Classifying activities into the answer options

- R (female 26, UK): R felt that she contradicted herself when talking about ‘vigorous’ in NHIS-PAQ to which she gave different answers in IPAQ-SF. The way the descriptions were presented, made her think of the same term in 2 different ways. She does not get into a heavy sweat [NHIS-PAQ] but does do activities that need ‘hard physical effort’ as described in IPAQ-SF. R did not understand ‘moderate,’ as in both Sets, they also had different definitions. For ‘moderate activities’ she answered ‘yes’ in NHIS-PAQ and ‘no’ in IPAQ-SF.

- R (female 26, UK), IPAQ-SF: “If you’re trying to identify the types of exercise I do, there surely is a simpler way of finding-out what and how regularly I exercise (…). It seemed like I had to slot them into the descriptions, which wasn’t easy to do. I wasn’t sure I was answering them correctly, even thought I was sure of the activity I was doing, I didn’t know if I was answering them appropriately or accurately”.

- R (female 33, EE), IPAQ-SF: R is confused about what to consider and what not: “In some questions it is necessary to take walking into account and in others not. Is sportive walking included to walking or not? All depends on the intensity, after all”.

- R (female 42, BE), IPAQ-SF: “The distinctions that have to be made are difficult because everything is linked in one activity”.

- R (female 62, UK), IPAQ-SF: R included a vigorous walk in Q1. This made it difficult for her to answer Q3; without the walks she had to say that she did no moderate activity. When she came to Q5 she thought she answered wrong and was confused; her vigorous walk potentially could fit in either section.

- R (female 73, DE), NHIS-PAQ: R talks about her gymnastics, thought about sweating, then answers Q8. R describes again her gymnastics and answers Q10. R describes again her gymnastics that are also strengthening, she seems annoyed that questions are very similar, and answers Q12.

- R (female 26, UK): She was including all of her physical activities when she was answering NHIS-PAQ; she was not restricting herself to leisure activities.
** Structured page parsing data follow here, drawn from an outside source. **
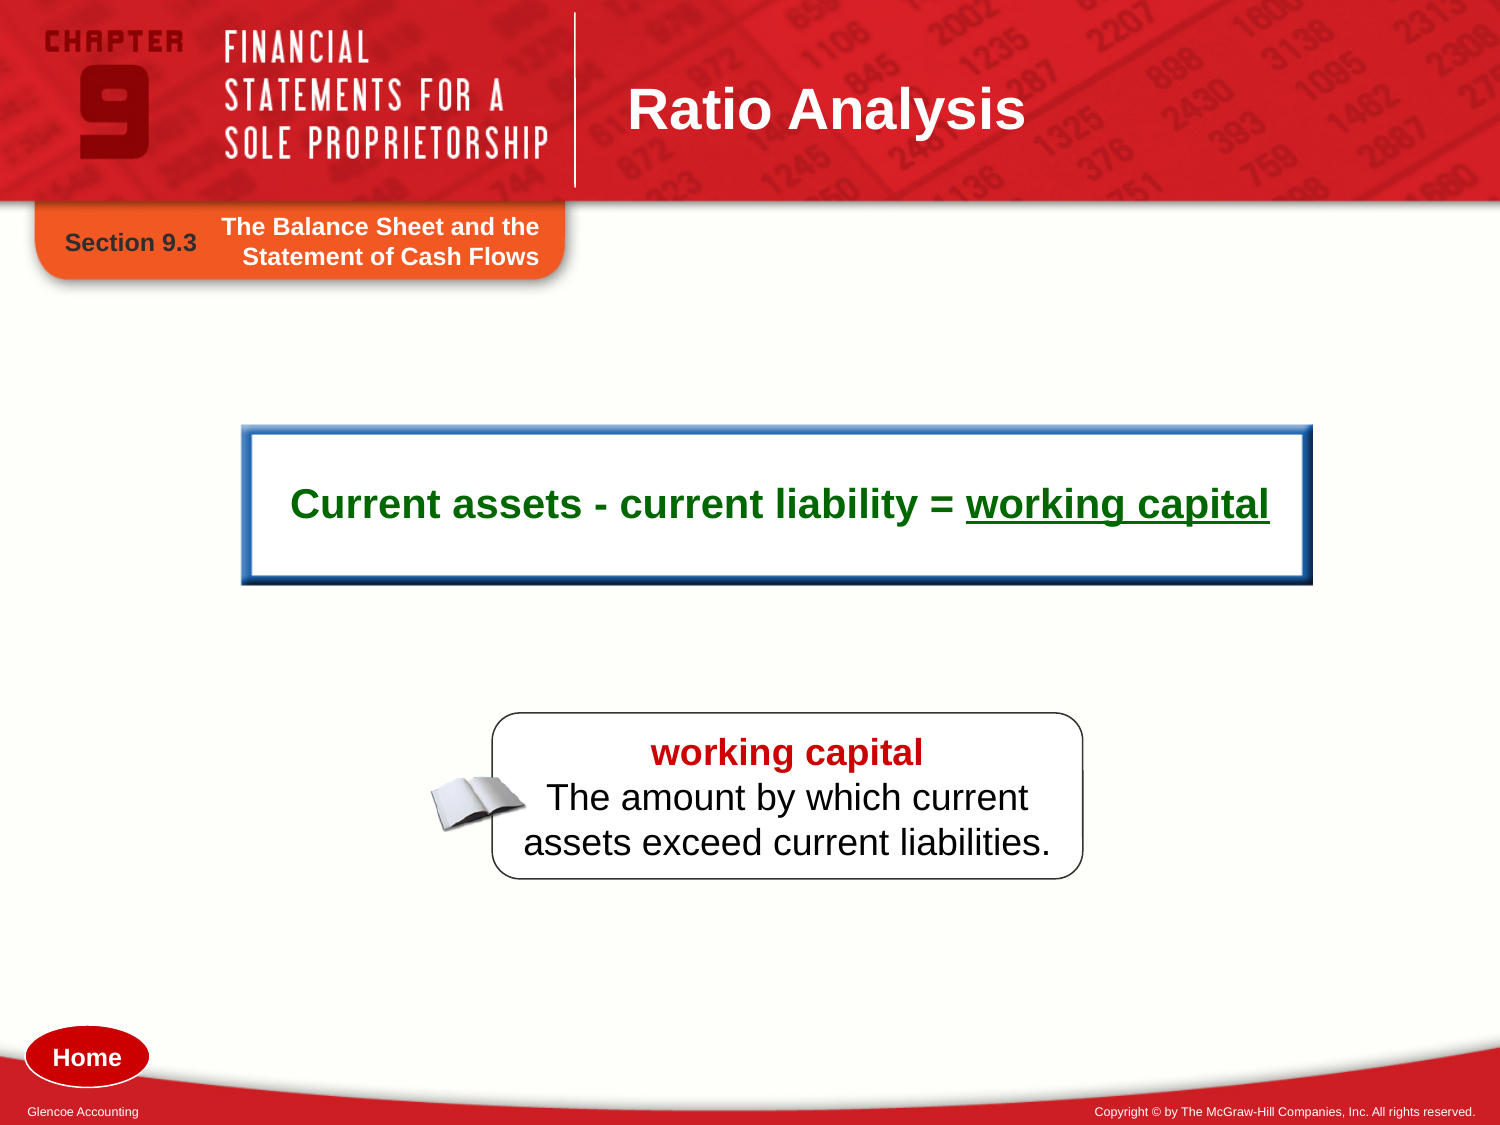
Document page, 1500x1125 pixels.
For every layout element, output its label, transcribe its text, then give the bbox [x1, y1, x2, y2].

text_box The Balance Sheet and the Statement of Cash Flows [205, 203, 555, 278]
text_box Home [24, 1024, 151, 1088]
picture [0, 0, 1500, 1125]
title Ratio Analysis [612, 24, 1494, 188]
text_box working capital The amount by which current assets exceed current liabilities. [492, 712, 1083, 879]
text_box Section 9.3 [49, 219, 263, 264]
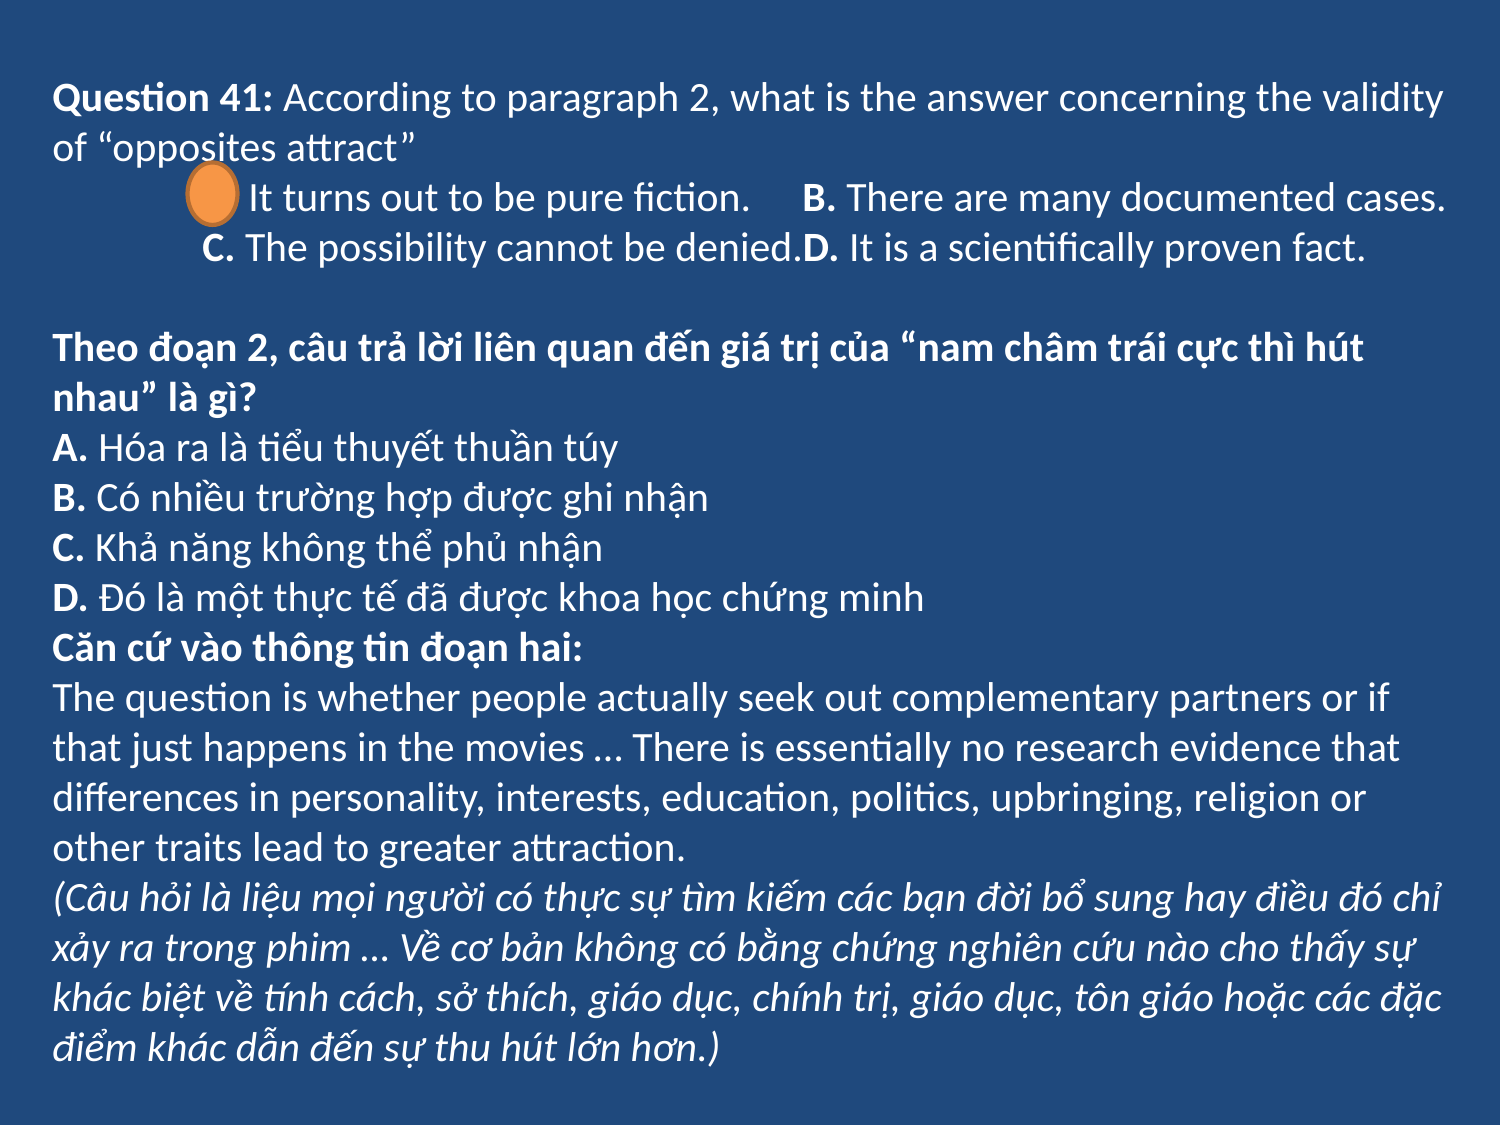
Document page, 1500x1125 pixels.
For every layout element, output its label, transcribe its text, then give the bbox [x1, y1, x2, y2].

text_box Question 41: According to paragraph 2, what is the answer concerning the validity of “opposites attract” A. It turns out to be pure fiction. B. There are many documented cases. C. The possibility cannot be denied.D. It is a scientifically proven fact. Theo đoạn 2, câu trả lời liên quan đến giá trị của “nam châm trái cực thì hút nhau” là gì? A. Hóa ra là tiểu thuyết thuần túy B. Có nhiều trường hợp được ghi nhận C. Khả năng không thể phủ nhận D. Đó là một thực tế đã được khoa học chứng minh Căn cứ vào thông tin đoạn hai: The question is whether people actually seek out complementary partners or if that just happens in the movies … There is essentially no research evidence that differences in personality, interests, education, politics, upbringing, religion or other traits lead to greater attraction. (Câu hỏi là liệu mọi người có thực sự tìm kiếm các bạn đời bổ sung hay điều đó chỉ xảy ra trong phim … Về cơ bản không có bằng chứng nghiên cứu nào cho thấy sự khác biệt về tính cách, sở thích, giáo dục, chính trị, giáo dục, tôn giáo hoặc các đặc điểm khác dẫn đến sự thu hút lớn hơn.) [37, 62, 1475, 1125]
text_box [185, 160, 240, 228]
She was also including work.

Calculating frequencies and durations

- R (male 43, UK), NHIS-PAQ, interviewer observation: The problem that I had was the R didn’t answer the questions in the way they were intended. The first difficulty was fitting in what the R was telling me to the answer options available. The more he explains the more difficult it is to answer the questions. He goes to the gym 3 times a week for an hour at a time and goes jogging every day between 30 and 45 min. He is not sure to say 1h 45mins a day or 45min a day (to use a day at the gym or a day when he doesn’t go to the gym.). The second difficulty was the R answering that he did light to moderate exercises all day everyday, he failed to give me time periods.
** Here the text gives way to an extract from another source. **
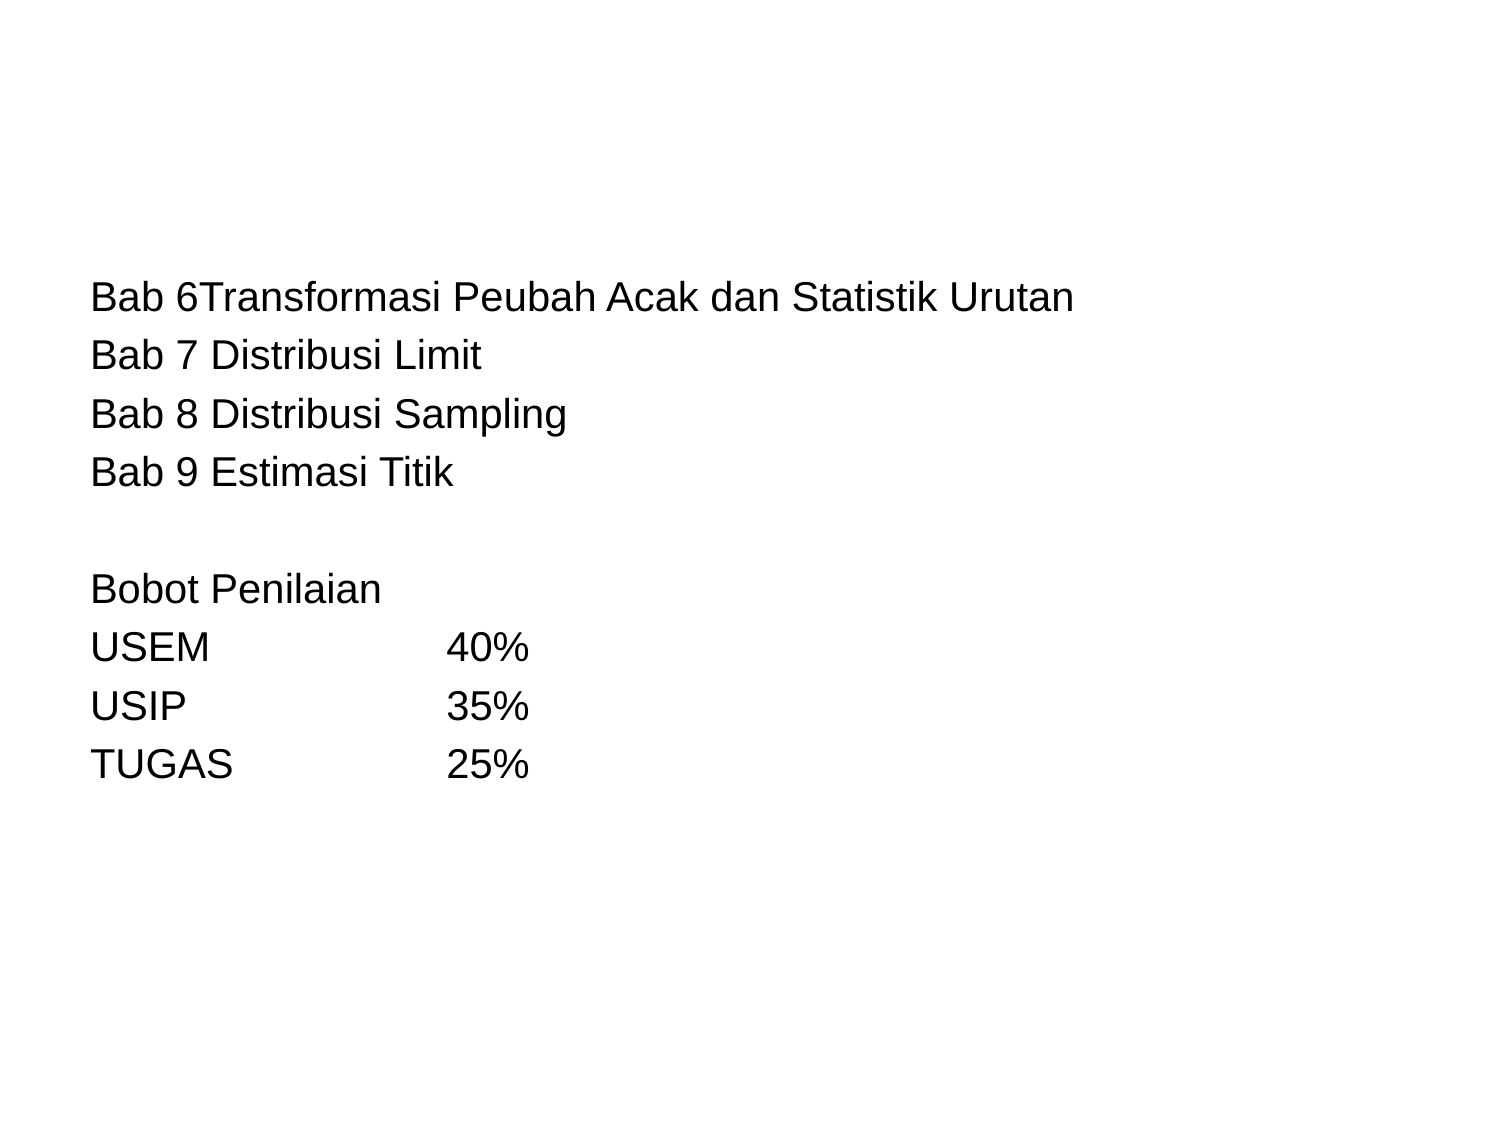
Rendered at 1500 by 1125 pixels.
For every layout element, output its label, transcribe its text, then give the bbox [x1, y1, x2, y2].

list Bab 6Transformasi Peubah Acak dan Statistik Urutan Bab 7 Distribusi Limit Bab 8 Distribusi Sampling Bab 9 Estimasi Titik Bobot Penilaian USEM 40% USIP 35% TUGAS 25% [74, 262, 1426, 1006]
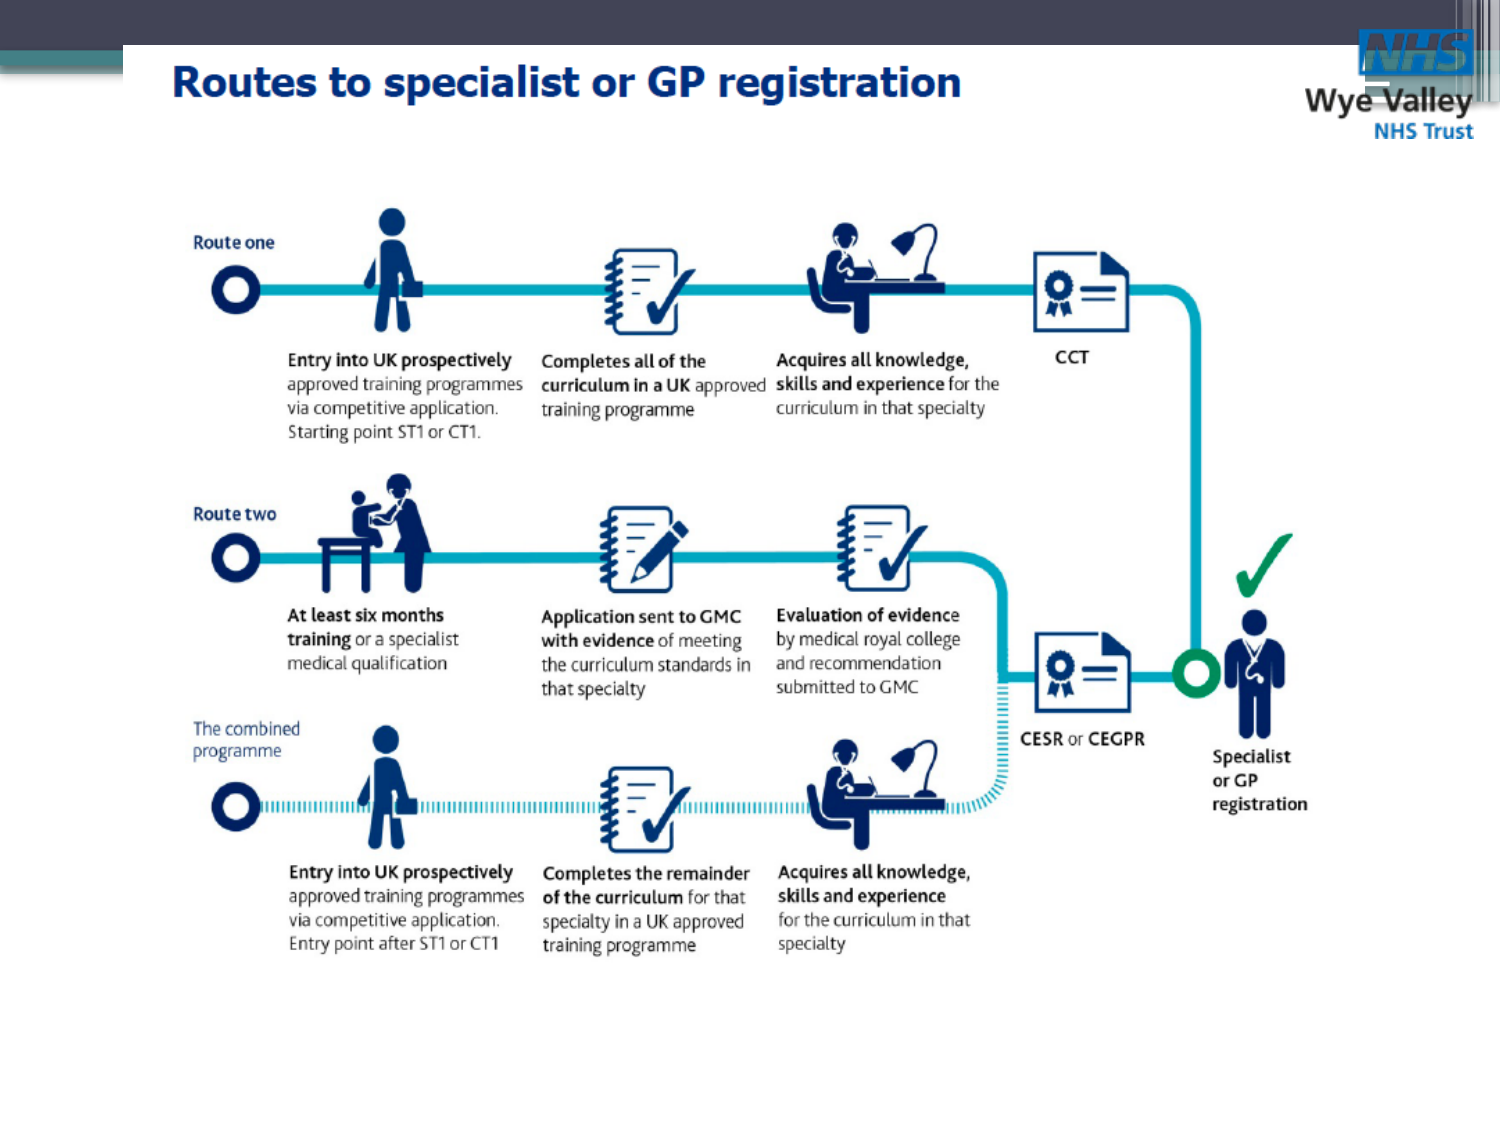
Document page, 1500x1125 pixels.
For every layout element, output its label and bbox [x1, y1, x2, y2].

- R (female 42, BE), IPAQ-SF: “I can’t remember what I answered and I can’t even tell how I calculated”.

- R (female 60, BE), IPAQ-SF: “Everything is relative what we can call vigorous. For me vacuuming is vigorous, I’ve done it 4 times this week, for others it is of course moderate”.

- R (female 81, DE), IPAQ-SF: “I just approximated the time for sitting and walking, it is so difficult to estimate because it is s.th. so normal”.